Most significantly, for design purposes, both have very vertical foliage that stays upright through the growing season and easily provides the textural contrast with other leaf shapes garden designers are always advising us to add to our gardens to make them more pleasing to the eye.
Tall ornamental variegated iris in professional designer Barbara Katz' garden proves the point beautifully. Imagine this photo without the iris. This waterfall view would still be enchanting. With the iris though, the scene zings!
Whether planted with maidenhair fern, bunchberry dogwood or Christmas fern in a container, dwarf crested iris, though short, also creates contrast!
What to Know to Grow
Northern Blue Flag Iris (Iris versicolor)
Tall northern blue flag iris grows in sun or part shade in medium to moist to wet soils. It forms clumps that reach 2 to 3 feet in height and about the same in width. It grows by rhizomes but spreads slowly. It blooms a little later than the shorter iris, in May to June. The Missouri Botanical Garden advises wearing gloves should you divide it. In our garden, it grows in part shade and, as a result, gets only a few blooms per clump. For maximum bloom, it seems to need full sun.
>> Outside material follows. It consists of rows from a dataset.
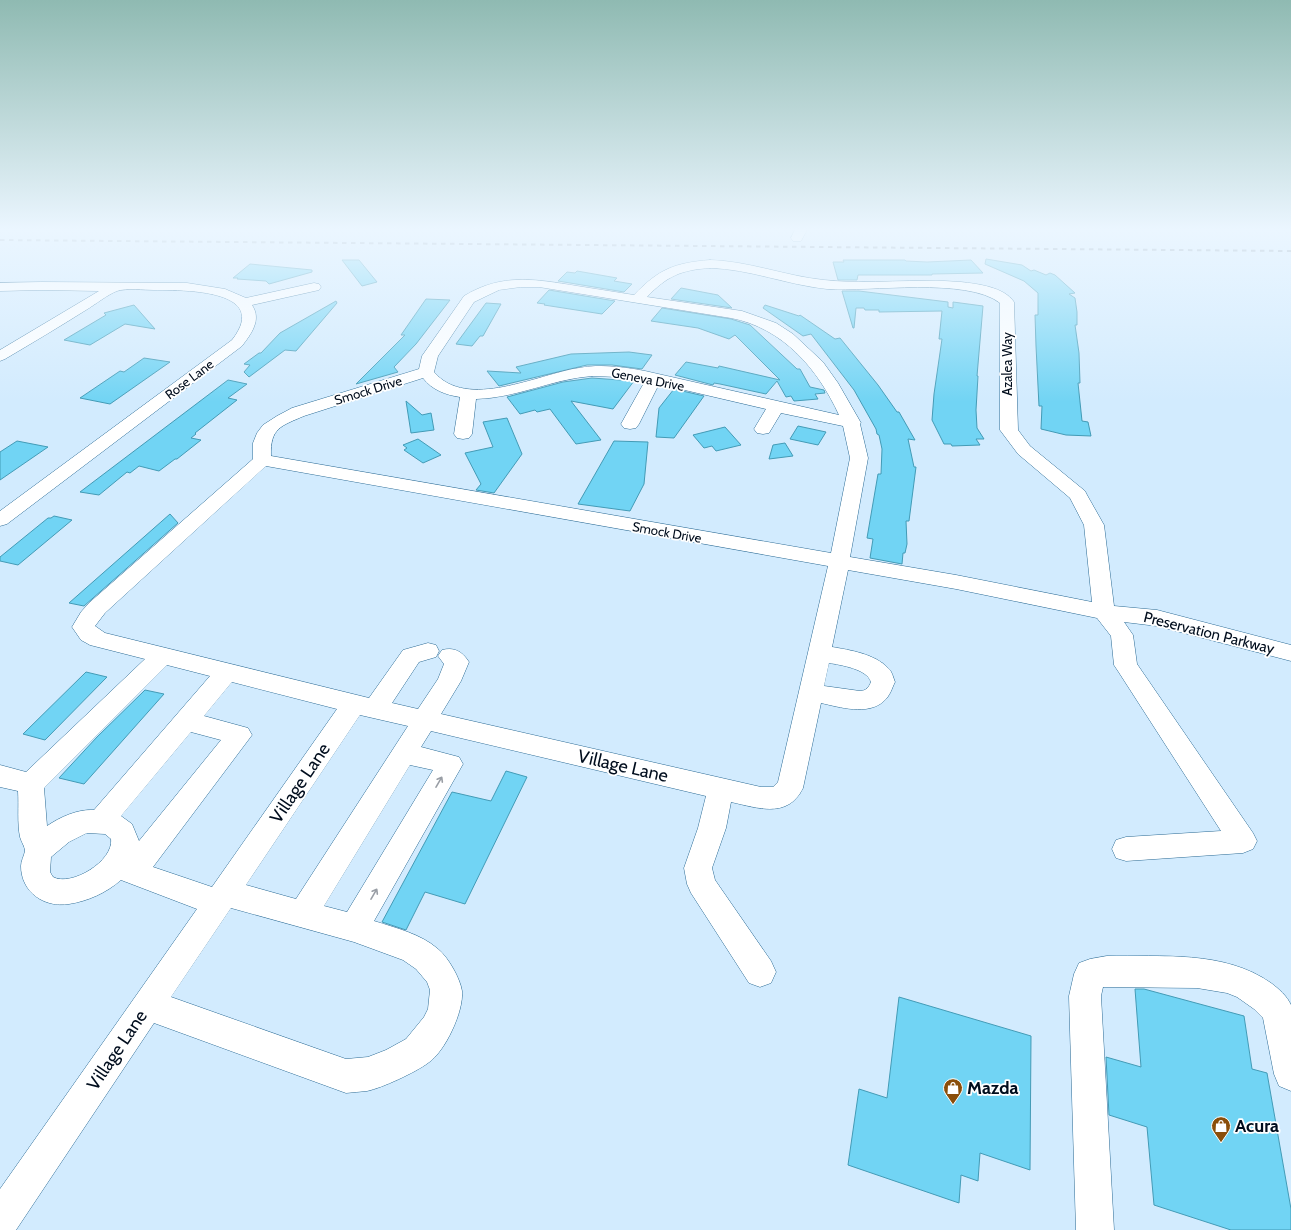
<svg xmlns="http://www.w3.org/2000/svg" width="1291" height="1230" font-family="Cabin,sans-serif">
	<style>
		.building { fill: #71d4f4; stroke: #439bb6 }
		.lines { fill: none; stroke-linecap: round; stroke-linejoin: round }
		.minor-casing { stroke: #2c6b95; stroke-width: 1 }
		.minor { fill: #fff; fill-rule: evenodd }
		.rail { stroke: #627486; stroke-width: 2; stroke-dasharray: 4.5 4.5; stroke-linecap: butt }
		.oneway { stroke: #999ea5 }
		.labels { text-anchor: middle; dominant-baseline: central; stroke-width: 3.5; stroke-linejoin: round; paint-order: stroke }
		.far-street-label { font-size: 13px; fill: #000d1d; stroke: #fff }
		.street-label { font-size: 15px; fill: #000d1d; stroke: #fff }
		.near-street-label { font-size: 18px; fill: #000d1d; stroke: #fff }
		.near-poi-label { font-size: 18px; font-weight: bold; fill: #000d1d; stroke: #fff; text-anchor: start }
	</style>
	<rect width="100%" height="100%" fill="#d2ebfe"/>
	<!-- building -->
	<g class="building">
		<path d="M986,259L1022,265L1031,271L1034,270L1046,275L1050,273L1055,275L1075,293L1069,294L1075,298L1077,312V325H1075L1079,353L1080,383H1078L1082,421L1088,422L1091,436L1066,435L1041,429L1042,406H1039L1036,346L1035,315H1038V293L1024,281L985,264Z"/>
		<path d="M342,260H359L377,282L362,286Z"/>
		<path d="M843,260H905L906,261L927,262L971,260L983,273L932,274V275H858L857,280H838L833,262H844Z"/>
		<path d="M250,264L312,270V272L269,284L266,281L237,279L238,278H233Z"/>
		<path d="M577,271L617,278L614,281L632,284L624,292L558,281L567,272L575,273Z"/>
		<path d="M681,288L718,295L732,308L671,299Z"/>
		<path d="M549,290L615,301L602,314L544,305L545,304L537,303Z"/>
		<path d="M842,291H859L948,302V307L953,308V302L983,306L977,376H978L976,410L977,428L984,439H976L980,445L952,446L951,444H944L932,420L934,394L942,339H939L942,311L879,312V310H865L864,308H856L854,328H853Z"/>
		<path d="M426,299L450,300L416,344L394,367L398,372L356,384L405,335H401Z"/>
		<path d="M336,301L337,303L296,351L285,350L249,377L244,372L250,365L244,364L259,353H261L280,333Z"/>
		<path d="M486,303L501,304L483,336H480L472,346L456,344Z"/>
		<path d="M134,305L155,329L125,324L90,345L64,340L106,315L104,313Z"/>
		<path d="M765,305L799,316L800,315L835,339L840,338L878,385L897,412H899L915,440L908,439L914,467H916L909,521H906L907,544L905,553H903L902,564L870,558L873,539L867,538L878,474H881L882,449L879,435L877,434L876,429L854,390L811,334L803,336L763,308Z"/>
		<path d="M662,308L731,319L750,325L797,369H800L810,387L824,390L825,393L815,394L818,399L794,401L791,396L786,397L777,381L766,394L720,384L714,383L713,385L675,375L686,362L718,368L719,366L780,380L735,335L729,339L698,328L651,321Z"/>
		<path d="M629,352L652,355L642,369L612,365H587L499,386L487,371L521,373L516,367L571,354Z"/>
		<path d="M144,358L170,362L110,404L80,398L120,371L124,372Z"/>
		<path d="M592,378L634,381L613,409L571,401L601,440L576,444L550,409L537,412L535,410L520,414L507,397L563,382Z"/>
		<path d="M228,380L247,384L228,398L237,400L195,433L196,434L191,438L201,440L177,459H175L159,471L139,466L130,473L127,472L99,495L80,492Z"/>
		<path d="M674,389L704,396L674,438L656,437L659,408Z"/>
		<path d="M406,401L422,415L431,413L434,430L411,433Z"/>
		<path d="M507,418L522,454L494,493L476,490L481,484L465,453L493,447L483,422Z"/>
		<path d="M798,426L826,432L818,445L790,439Z"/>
		<path d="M725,427L741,445L716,451L712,446L704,448L693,435Z"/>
		<path d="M418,439L441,455L423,463L404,450L407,448L403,445Z"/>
		<path d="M17,441L48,447L0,480V452Z"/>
		<path d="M614,441L648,442L644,484L630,511L578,504Z"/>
		<path d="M785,443L793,456L769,459L773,445Z"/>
		<path d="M170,514L178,523L84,606L69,603Z"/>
		<path d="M54,516L72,520L18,565L0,561V557L48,518H51Z"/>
		<path d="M86,672L107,677L45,740L23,734Z"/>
		<path d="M145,690L164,694L84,784L59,778L97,737Z"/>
		<path d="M506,771L527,777L465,904L425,892L406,930L382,922L452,792L491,801Z"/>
		<path d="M1135,989H1144L1244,1016L1252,1069L1267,1073L1291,1209V1230H1231L1154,1205L1147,1127L1109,1115L1106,1057L1141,1067Z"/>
		<path d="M899,997L1031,1036L1030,1170L980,1153L978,1181L961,1175L959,1203L848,1165L859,1089L887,1098Z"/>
	</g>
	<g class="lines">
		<!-- minor casing -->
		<g class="minor-casing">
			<g id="minor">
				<path d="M795,230H807L801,241H793L791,238Z"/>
				<path d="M710,260C749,261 785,276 824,280C869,285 916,278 961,282C978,284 1004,287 1014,302L1018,430L1030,446L1085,491L1087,495L1104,525L1114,606L1157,610L1291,645V661L1157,626L1124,622L1133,635L1137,664L1253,833L1257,841L1253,849L1243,853L1126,861L1116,858L1112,849L1116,840L1126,837L1221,831L1118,671L1114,665L1111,636L1097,618L956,589L848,570L832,647C850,650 875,654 888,668C892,671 893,677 895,682C892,688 890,696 884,701C868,716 839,707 821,703L803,788C788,819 758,808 731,802L726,828L712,868L715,880L771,961L776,972L771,983L760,987L749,983L691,893L687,884L684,868L698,828L706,796L431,731L421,747L459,757L463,764L374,921C396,928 421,934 438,949C448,957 460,978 462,991C464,1011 445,1052 428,1063C416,1072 382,1088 367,1091C360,1092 353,1092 346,1093L154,1023L16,1230H0V1189L197,909L121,880C106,893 88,901 69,904C44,908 21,892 21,866C21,861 24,856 25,851C25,847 21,841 20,837C17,823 19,806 18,791L0,787V765L26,772L145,659L90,645L81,640L72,627L81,612L89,603L253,459V443L257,433L263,425L277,416L292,408L419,369L422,356L464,296C502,273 535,279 577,286C596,289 615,292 634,295C659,269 674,263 710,260ZM710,268C750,269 787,285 827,289C871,292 966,277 1000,303V430L1018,454L1070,498L1084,525L1092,602L956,575L850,557L868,458L860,424L861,423L838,383L823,362L793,334L776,323L742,311L647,297C667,276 681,270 710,268ZM521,287H539L731,318C783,328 818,369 839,415L645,371C623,367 601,364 579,368C538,374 467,411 434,372L438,356L474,302L499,290ZM592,376L619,377L645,381L621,424L624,428L630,429L636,428L639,424L659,384L766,409L754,429L757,433L763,434L769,433L781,413L843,426L850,458L831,553L271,456C270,428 281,426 304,416L423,378C432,390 446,395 460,397L454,434L457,438L463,439L469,438L472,434L476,399C517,398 552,379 592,376ZM266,466L828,566L778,782L773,787H761L441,714L461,681L469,662C462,651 454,647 442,650L438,656L444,664L438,679L418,709L392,703L419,662L436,657L439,651L436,645L428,643L403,650L369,698L105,633L95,626L105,613ZM829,663C841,665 867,669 871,682C869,687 866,691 860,691L824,686ZM167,665L210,676L94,810C78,809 60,817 47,826L44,788ZM232,682L337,709L212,887L153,867L252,735L248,728L204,716ZM360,715L408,726L296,899L246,885ZM191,732L221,740L139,841L132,824L121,816ZM410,765L433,770L347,912L324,906ZM87,833L105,834L111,839C114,861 71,887 53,877L50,872L51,857L69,842ZM231,908L354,942L403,960L416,969L427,982L430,990L428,1009L424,1017L406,1039L386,1050L368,1057L346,1059L171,997Z"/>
				<path d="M41,282L187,283L225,289L246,298L314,283L319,284L321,287L319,290L252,305C262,320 251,334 242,346L7,524L0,526V511L232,340C272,289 182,290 154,290C144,290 126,288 117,291C107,295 96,304 86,310C59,327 32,343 5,359L0,361V350L99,291L41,290L0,291V283Z"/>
				<path d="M1107,956C1161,957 1224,950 1271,983C1279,989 1287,996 1291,1005V1091L1279,1086L1274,1074L1263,1018L1254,1009L1237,997L1227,993L1197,988L1103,987L1101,996L1114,1230H1076L1069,996L1074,974L1079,963L1090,959Z"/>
			</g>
		</g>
		<!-- minor -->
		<use href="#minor" class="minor"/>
		<!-- rail -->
		<path class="rail" d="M0,240L1291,251"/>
	</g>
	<!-- one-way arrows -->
	<defs><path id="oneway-shaft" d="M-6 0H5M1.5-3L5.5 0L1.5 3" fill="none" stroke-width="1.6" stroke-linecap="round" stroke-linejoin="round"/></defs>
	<g class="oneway">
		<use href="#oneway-shaft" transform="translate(439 782) rotate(-60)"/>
		<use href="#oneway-shaft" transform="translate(374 894) rotate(-60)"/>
	</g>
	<!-- sky -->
	<linearGradient id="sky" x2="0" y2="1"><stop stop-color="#8fbab2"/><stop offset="0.57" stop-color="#ebf6ff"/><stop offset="1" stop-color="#ebf6ff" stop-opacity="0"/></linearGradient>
	<rect width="1291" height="402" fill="url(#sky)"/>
	<!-- icons -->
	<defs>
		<g id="shop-pin" transform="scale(1)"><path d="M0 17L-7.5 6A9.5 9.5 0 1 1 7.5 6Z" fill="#8a4e0a" stroke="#fff"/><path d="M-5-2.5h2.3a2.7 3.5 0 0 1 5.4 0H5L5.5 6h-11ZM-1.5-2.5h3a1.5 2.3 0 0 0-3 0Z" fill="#fff"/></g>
	</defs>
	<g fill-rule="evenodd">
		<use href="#shop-pin" x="953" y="1088"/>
		<use href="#shop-pin" x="1221" y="1126"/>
	</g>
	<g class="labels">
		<!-- far-street labels -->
		<g class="far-street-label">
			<text transform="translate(1007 364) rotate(-90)">Azalea Way</text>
			<text transform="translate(189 379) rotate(-37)">Rose Lane</text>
			<text transform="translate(648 379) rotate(11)">Geneva Drive</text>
			<text transform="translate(368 390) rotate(-17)">Smock Drive</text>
			<text transform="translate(667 532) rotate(10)">Smock Drive</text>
		</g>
		<!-- street labels -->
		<g class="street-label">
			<text transform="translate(1209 633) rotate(14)">Preservation Parkway</text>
		</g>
		<!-- near-street labels -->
		<g class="near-street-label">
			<text transform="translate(623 766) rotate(13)">Village Lane</text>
			<text transform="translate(300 783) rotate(-56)">Village Lane</text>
			<text transform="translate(117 1050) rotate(-56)">Village Lane</text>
		</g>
		<!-- near-poi labels -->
		<g class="near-poi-label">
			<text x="967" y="1088">Mazda</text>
			<text x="1235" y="1126">Acura</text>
		</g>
	</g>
</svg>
There is some variety in the colors of the flowers. An increasingly popular cultivar of blue flag called "Purple Flame Blue Flag" (Iris versicolor 'Purple Flame') developed by Mt. Cuba is available at many garden centers and native plant nurseries. It has the same attributes of the blue flag including the flower except the base of the sword like leaves emerge a purplish blue in spring and hold the hue until the plant fully develops for the year. To highlight this feature, it's helpful to grow the plant in full sun and in a location with no other plants in front so you can appreciate the purplish hue of the emerging foliage. Alas, these are two things I did not do. Once the plant fully emerges, the foliage turns green. The flowers are similar to the straight species.
Dwarf Crested Iris (Iris cristata)
Short dwarf crested iris grows in shade and part shade in medium to moist soils and blooms well in both. It is short, reaching just 6" in height. It grows by rhizomes and spreads nicely once established. It blooms in mid-spring. In Alice's garden above, a handful of plants formed a colony on a shady slope over the course of several years on their own. This plant actually makes a great groundcover.
This is what dwarf crested iris looks like when it first emerges in spring. You can easily cut off portions of rhizomes with new growth and replant to spread or add plants to a different area of your garden. I wouldn't try this until your plants seem to be fairly well established, two years in or so.
Where to Get This Plant
Most native plant nurseries carry both the taller and short iris. Garden Centers will sometimes offer these plants but more typically sell Siberian iris (Iris siberica) which can look very similar to northern blue flag though with a deeper purple flower and it is easy to confuse the two.
On-line, blue flag iris is available in quarts from Direct Native Plants in Middle River, Izel Plants based in Washington D.C. as plugs, and dwarf crested iris, northern blue flag iris and blue flag 'Purple Flame' are all available from Plant More Natives in Richmond.
As always, your native plant nursery is your best source and the straight species is the best choice. Bona Terra in Anne Arundel County, 10 minutes from North Beach, is open now, and has northern blue flag in quart, gallon and three gallon sizes. You can buy now and pick up later in spring. Just an idea!